COVID 19 Response Plan
“In March, the directives and protocols to mitigate the spread of COVID 19 caused us to postpone the 2020 symposium until October 20 – 22. Now, the CV2020 symposium partners are exploring how the event could go forward in consideration of directives from the province to maintain a safe distance in all settings.
“In view of recent announcements from Provincial Health Officer Dr. Bonnie Henry and Premier Horgan, it seems uncertain or even unlikely that we would be able to have an in-person gathering this fall. If it must be a virtual gathering, we will seek to make it both an engaging and memorable experience. Rest assured we will not ask you to spend two days in a row staring at a screen.

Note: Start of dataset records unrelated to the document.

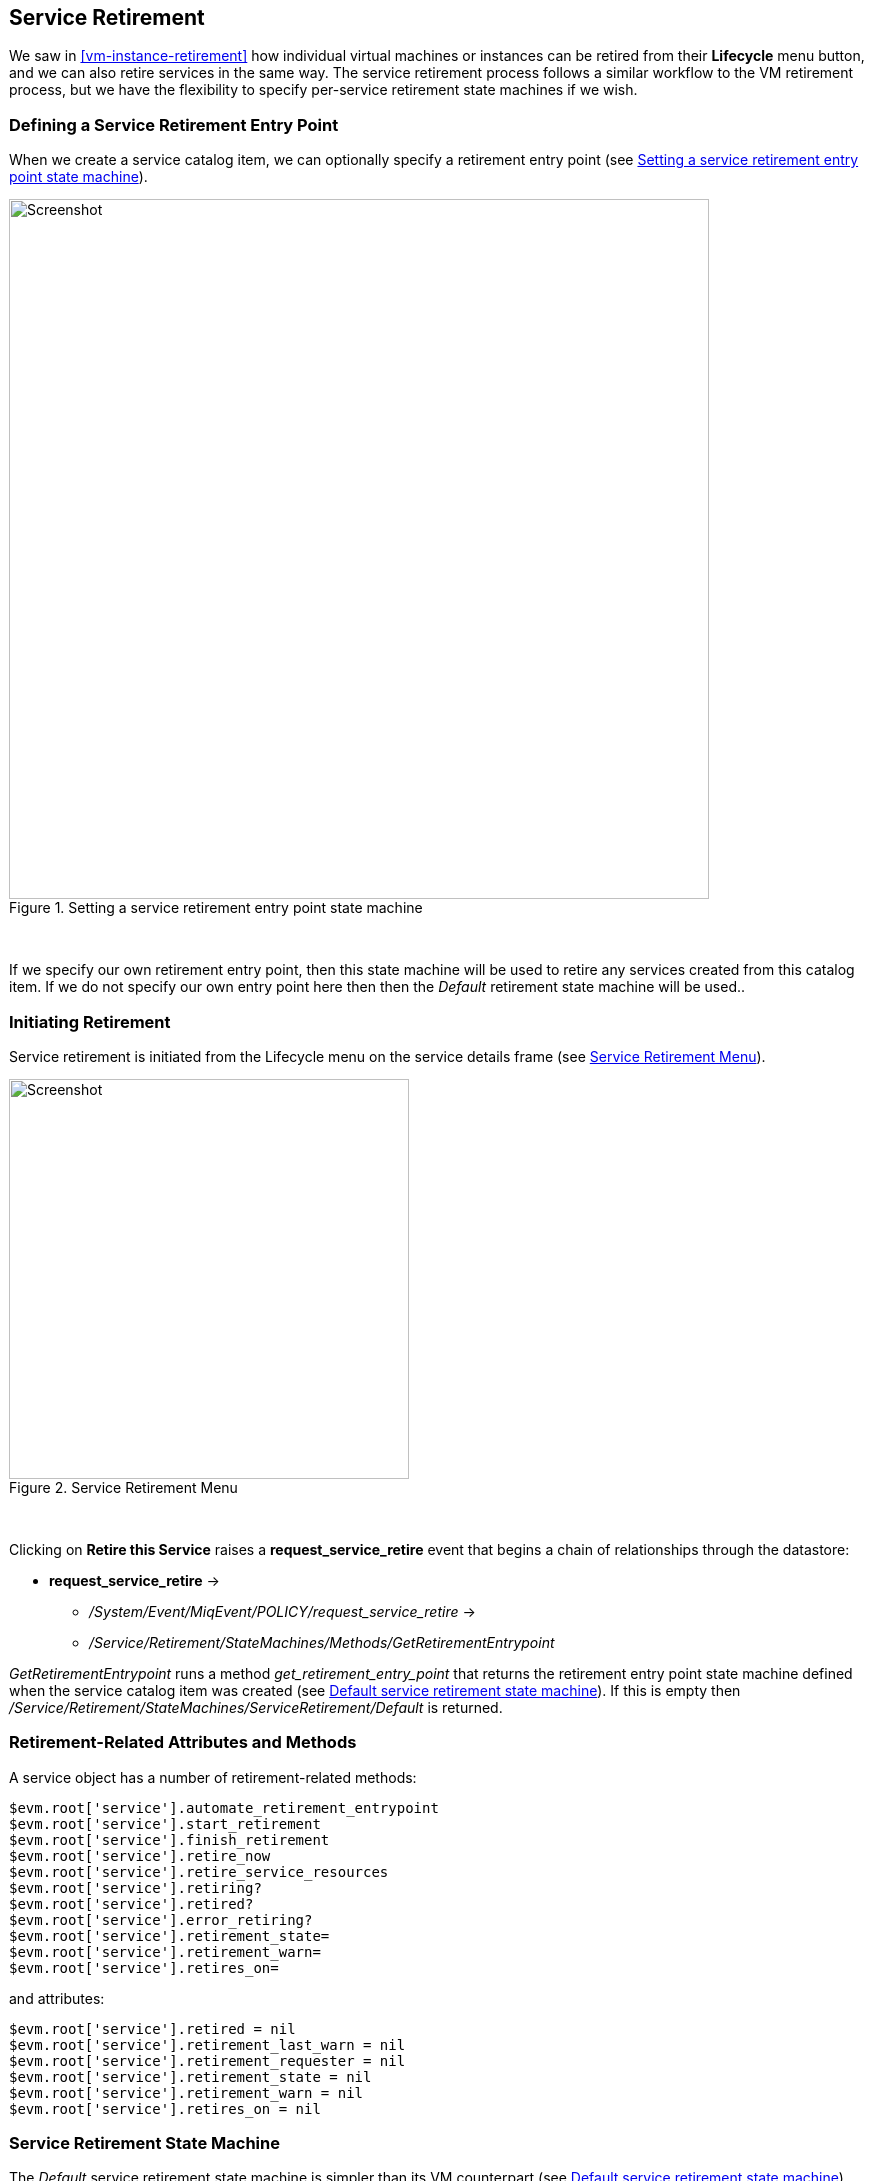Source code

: [[service-retirement]]
== Service Retirement

We saw in <<vm-instance-retirement>> how individual virtual machines or instances can be retired from their *Lifecycle* menu button, and we can also retire services in the same way. The service retirement process follows a similar workflow to the VM retirement process, but we have the flexibility to specify per-service retirement state machines if we wish.

=== Defining a Service Retirement Entry Point

When we create a service catalog item, we can optionally specify a retirement entry point (see <<c41i1>>).

[[c41i1]]
.Setting a service retirement entry point state machine
image::images/ch41_ss3.png[Screenshot,700,align="center"]
{zwsp} +

If we specify our own retirement entry point, then this state machine will be used to retire any services created from this catalog item. If we do not specify our own entry point here then then the _Default_ retirement state machine will be used..

=== Initiating Retirement

Service retirement is initiated from the Lifecycle menu on the service details frame (see <<c41i2>>).

[[c41i2]]
.Service Retirement Menu
image::images/ch41_ss1.png[Screenshot,400,align="center"]
{zwsp} +

Clicking on *Retire this Service* raises a *request_service_retire* event that begins a chain of relationships through the datastore:

* *request_service_retire* ->
** _/System/Event/MiqEvent/POLICY/request_service_retire_ ->
** _/Service/Retirement/StateMachines/Methods/GetRetirementEntrypoint_ 

_GetRetirementEntrypoint_ runs a method _get_retirement_entry_point_ that returns the retirement entry point state machine defined when the service catalog item was created (see <<c41i3>>). If this is empty then _/Service/Retirement/StateMachines/ServiceRetirement/Default_ is returned.

=== Retirement-Related Attributes and Methods

A service object has a number of retirement-related methods:

....
$evm.root['service'].automate_retirement_entrypoint
$evm.root['service'].start_retirement
$evm.root['service'].finish_retirement
$evm.root['service'].retire_now
$evm.root['service'].retire_service_resources
$evm.root['service'].retiring?
$evm.root['service'].retired?
$evm.root['service'].error_retiring?
$evm.root['service'].retirement_state=
$evm.root['service'].retirement_warn=
$evm.root['service'].retires_on=
....

and attributes:

....
$evm.root['service'].retired = nil
$evm.root['service'].retirement_last_warn = nil
$evm.root['service'].retirement_requester = nil
$evm.root['service'].retirement_state = nil
$evm.root['service'].retirement_warn = nil
$evm.root['service'].retires_on = nil
....

=== Service Retirement State Machine

The _Default_ service retirement state machine is simpler than its VM counterpart (see <<c41i3>>)

[[c41i3]]
.Default service retirement state machine
image::images/ch41_ss5.png[Screenshot,600,align="center"]
{zwsp} +

==== StartRetirement

The _StartRetirement_ instance calls the _start_retirement_ state machine method, which checks whether the service is already in state _retired_ or _retiring_, and if so it aborts. If in neither of these states it calls the service's `start_retirement` method, which sets the `retirement_state` attribute to 'retiring'.

==== RetireService/CheckServiceRetired

The _RetireService_ instance calls the _retire_service_ state machine method, which in turn calls the service object's `retire_service_resources` method. This method calls the `retire_now` method of every VM comprising the service, to initiate their retirement. *CheckServiceRetired* retries the stage until all VMs are retired or deleted.

==== FinishRetirement

The *FinishRetirement* state sets the following Service object attributes:

....
:retires_on       => Date.today
:retired          => true
:retirement_state => "retired"
....

It also raises a *service_retired* event that can be caught by an Automate action or control policy.

==== DeleteServiceFromVMDB

The _DeleteServiceFromVMDB_ instance calls the _delete_service_from_vmdb_ state machine method, which removes the service record from the VMDB.

=== Summary

We have seen in this chapter how the process of retiring a service will also trigger the retirement of its virtual machines. If we are using service hierarchies however, or services to manage cloud-style workloads as single entities, this might not be our desired behaviour.

Fortunately the service retirement mechanism is flexible enough that we can create per-service retirement state machines that we can customise to suit our individual use cases and workloads.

“Regardless of whether Comox Valley 2020 is in-person or virtual, I look forward to learning the lessons of 2020, applying them as appropriate in my community and reconvening, in person, in the Cowichan Valley in 2021.”
Water Connects Us, Water Stewardship Connects Us
“In Nanaimo, one outcome of these symposia has been the formation of the Nanaimo Watershed Health Community of Practice (NWHCoP), a gathering of diverse groups and individuals engaged in water stewardship and focussed on promoting the various values of healthy functioning watersheds to our community and political decision makers.
“Almost immediately this has resulted in mutual support of stewardship efforts by Streamkeepers, agricultural and environmental organizations. NWHCoP has showcased creekshed restoration projects, bringing civic politicians and City staff to sites of stewardship activity.
Until the enforced shutdown imposed by COVID 19 and our efforts to contain the disease, NWHCoP had been planning to launch watershed-situated initiatives to connect communities to their creeks. Partners in the Community of Practice are developing curriculum-based stewardship activities to connect schools with their home rivers and wetlands. Water connects us, water stewardship connects us.
“When we all understand that community well-being is directly related to watershed health; when we practice stewardship of our creeks and streams; when we plan for water and watershed resilience, we build a sustaining culture of stewardship.”
Stitch Together Altered Landscapes
- We will learn of local initiatives to restore and ensure ecological viability in a landscape altered by human habitation and activity.
- The successes and challenges of regional water stewardship programs will be shared by those tasked with implementing them.
- Understanding the value of healthy watersheds as critical infrastructure will be discussed.
“An opportunity to align efforts with federal and provincial focus, to achieve a watershed moment in freshwater stewardship, will offer us a path toward our next gathering to share and expand our experiences and achievements.”